» **WORK ORDER**: Would you transcribe the text of these records line for line, without any changes, and leave the pictures out of your answer?
*** Opening of RECORD EXCERPTS ***
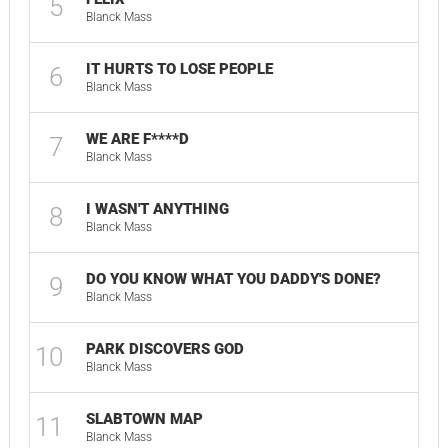
5
Blanck Mass
IT HURTS TO LOSE PEOPLE
6
Blanck Mass
WE ARE F****D
7
Blanck Mass
I WASN'T ANYTHING
8
Blanck Mass
DO YOU KNOW WHAT YOU DADDY'S DONE?
9
Blanck Mass
PARK DISCOVERS GOD
10
Blanck Mass
SLABTOWN MAP
11
Blanck Mass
*** Close of RECORD EXCERPTS ***
» **ANSWER SPACE**:
5
Blanck Mass
IT HURTS TO LOSE PEOPLE
6
Blanck Mass
WE ARE F****D
7
Blanck Mass
I WASN'T ANYTHING
8
Blanck Mass
DO YOU KNOW WHAT YOU DADDY'S DONE?
9
Blanck Mass
PARK DISCOVERS GOD
10
Blanck Mass
SLABTOWN MAP
11
Blanck Mass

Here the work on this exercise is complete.